LONDON, May 18 (Reuters) - Russian coal miner SUEK has signed a US$1bn five-year pre-export financing with a group of 19 international and domestic lenders, the company said in a statement.
The loan, which is secured against SUEK’s export revenues, has an option to increase up to US$1.2bn and will be used for refinancing as well as general corporate purposes.
Deutsche Bank acted as a coordinator on the deal.
“We at SUEK are very pleased with the results of this syndication and how our achievements, plans, and strategy are perceived by our lending banks,” said SUEK’s CFO Nikolay Pilipenko.
The deal closed oversubscribed, attracting around US$1.8bn in commitments — reflecting the growing appetite from international lenders for non sanctioned Russian credits, a bnker close to the deal said.
The use of accordion facilities on Russian loans has also become a defining feature.

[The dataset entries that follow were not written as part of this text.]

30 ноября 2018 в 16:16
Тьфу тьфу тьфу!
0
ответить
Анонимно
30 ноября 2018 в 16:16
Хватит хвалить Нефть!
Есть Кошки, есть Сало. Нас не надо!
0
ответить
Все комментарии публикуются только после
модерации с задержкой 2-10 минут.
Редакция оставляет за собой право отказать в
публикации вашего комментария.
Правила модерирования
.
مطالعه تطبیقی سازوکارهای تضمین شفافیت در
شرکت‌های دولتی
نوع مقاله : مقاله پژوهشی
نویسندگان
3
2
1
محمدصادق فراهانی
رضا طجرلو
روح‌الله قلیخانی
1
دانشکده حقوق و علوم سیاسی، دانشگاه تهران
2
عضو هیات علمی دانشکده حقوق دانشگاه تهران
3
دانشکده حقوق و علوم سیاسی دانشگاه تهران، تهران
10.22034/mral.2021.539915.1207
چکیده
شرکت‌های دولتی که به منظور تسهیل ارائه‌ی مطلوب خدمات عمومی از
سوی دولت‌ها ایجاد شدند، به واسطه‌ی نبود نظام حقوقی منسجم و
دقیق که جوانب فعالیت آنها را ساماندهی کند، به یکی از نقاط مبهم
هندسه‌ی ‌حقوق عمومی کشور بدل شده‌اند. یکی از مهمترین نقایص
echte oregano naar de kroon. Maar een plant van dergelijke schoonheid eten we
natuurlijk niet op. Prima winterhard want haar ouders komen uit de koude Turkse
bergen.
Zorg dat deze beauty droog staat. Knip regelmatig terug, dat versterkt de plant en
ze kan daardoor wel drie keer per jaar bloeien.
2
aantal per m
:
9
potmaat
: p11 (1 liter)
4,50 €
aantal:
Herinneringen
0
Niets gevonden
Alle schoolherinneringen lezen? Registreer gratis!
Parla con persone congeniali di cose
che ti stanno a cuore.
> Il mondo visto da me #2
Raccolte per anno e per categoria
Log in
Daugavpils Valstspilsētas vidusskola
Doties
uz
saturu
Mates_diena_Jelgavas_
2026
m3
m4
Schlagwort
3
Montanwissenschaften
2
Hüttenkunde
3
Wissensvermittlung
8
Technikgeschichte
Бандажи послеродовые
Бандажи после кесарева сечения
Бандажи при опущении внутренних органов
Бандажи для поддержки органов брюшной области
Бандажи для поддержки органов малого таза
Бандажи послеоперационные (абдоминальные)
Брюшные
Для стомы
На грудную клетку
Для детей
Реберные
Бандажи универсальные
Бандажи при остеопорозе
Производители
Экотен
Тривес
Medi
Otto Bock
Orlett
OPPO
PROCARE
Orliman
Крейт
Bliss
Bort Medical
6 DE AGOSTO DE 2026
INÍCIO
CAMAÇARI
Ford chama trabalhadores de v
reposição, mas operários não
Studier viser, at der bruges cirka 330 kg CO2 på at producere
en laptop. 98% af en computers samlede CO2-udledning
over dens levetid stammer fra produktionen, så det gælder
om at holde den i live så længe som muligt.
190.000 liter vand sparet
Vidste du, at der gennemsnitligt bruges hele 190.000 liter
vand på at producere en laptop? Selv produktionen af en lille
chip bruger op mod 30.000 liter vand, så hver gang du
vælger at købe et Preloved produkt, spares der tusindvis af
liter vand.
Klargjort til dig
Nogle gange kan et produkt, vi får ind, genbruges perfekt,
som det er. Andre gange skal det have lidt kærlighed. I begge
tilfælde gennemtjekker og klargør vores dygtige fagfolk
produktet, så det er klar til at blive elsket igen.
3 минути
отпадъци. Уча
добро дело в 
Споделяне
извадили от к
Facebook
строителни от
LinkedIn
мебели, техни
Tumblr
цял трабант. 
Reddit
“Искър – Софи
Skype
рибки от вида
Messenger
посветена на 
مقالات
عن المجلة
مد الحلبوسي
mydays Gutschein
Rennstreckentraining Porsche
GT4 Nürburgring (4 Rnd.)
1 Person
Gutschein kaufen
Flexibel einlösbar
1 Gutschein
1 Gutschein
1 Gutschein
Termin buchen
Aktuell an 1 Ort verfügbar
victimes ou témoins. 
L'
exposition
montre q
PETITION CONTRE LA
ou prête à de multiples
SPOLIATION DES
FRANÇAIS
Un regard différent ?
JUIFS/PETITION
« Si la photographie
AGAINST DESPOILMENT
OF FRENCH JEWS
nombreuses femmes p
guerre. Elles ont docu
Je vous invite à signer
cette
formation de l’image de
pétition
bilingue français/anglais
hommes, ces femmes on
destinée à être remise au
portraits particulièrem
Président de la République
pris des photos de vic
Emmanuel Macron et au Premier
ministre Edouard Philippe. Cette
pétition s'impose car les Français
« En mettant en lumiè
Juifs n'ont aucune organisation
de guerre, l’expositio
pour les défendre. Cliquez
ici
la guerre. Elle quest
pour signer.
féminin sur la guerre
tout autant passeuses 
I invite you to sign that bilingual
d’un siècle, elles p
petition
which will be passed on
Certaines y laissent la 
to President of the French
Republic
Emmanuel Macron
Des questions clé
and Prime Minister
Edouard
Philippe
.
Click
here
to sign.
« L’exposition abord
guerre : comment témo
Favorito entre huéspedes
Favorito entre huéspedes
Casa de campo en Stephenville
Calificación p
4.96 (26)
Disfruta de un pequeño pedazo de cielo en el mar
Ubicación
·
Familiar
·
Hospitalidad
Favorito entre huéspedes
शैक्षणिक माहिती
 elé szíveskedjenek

Loans for Russian metal and mining companies Metalloinvest and Acron, which closed this month, both included accordion features.
Metalloinvest signed a US$1.05bn PXF with an option to draw an additional US$450m, while Acron signed a PXF for up to US$750m.
In March Russian Railways signed a US$420m five-year loan that included an accordion feature allowing it to increase to up to US$1bn.
The use of accordion features allows Russian corporate borrowers to accommodate the increased demand from lenders and also to speed up what can sometimes be sluggish processes from the origination to the final signing of these loans.
“For whatever reasons SUEK took its time [with the deal]. The accordion is just a safety feature to bring in all the banks that are not ready and approved by a certain date,” a second banker said.
The accordion feature on SUEK’s loan also enabled smaller domestic banks to participate in the deal. While the international banks provided the main tranche, the Russian lenders joined the second accordion tranche.
SUEK was last in the market in February 2016 when it signed a US$1bn pre-export financing that comprised a five-year tranche and a seven-year tranche.